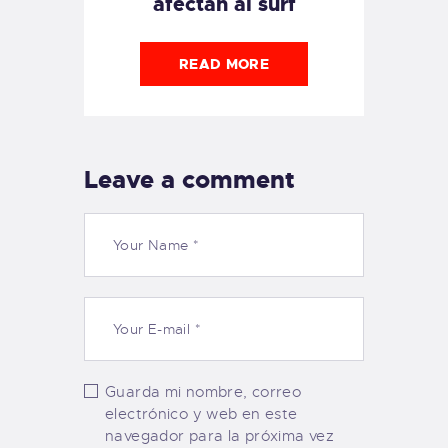
afectan al surf
READ MORE
Leave a comment
Guarda mi nombre, correo
electrónico y web en este
navegador para la próxima vez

--------

# [TO DO]
Repeat exactly, and only, the lines from the line containing "electrónico y web en este" through the last line of the records above, both included.

# [WRITTEN ANSWER]
electrónico y web en este
navegador para la próxima vez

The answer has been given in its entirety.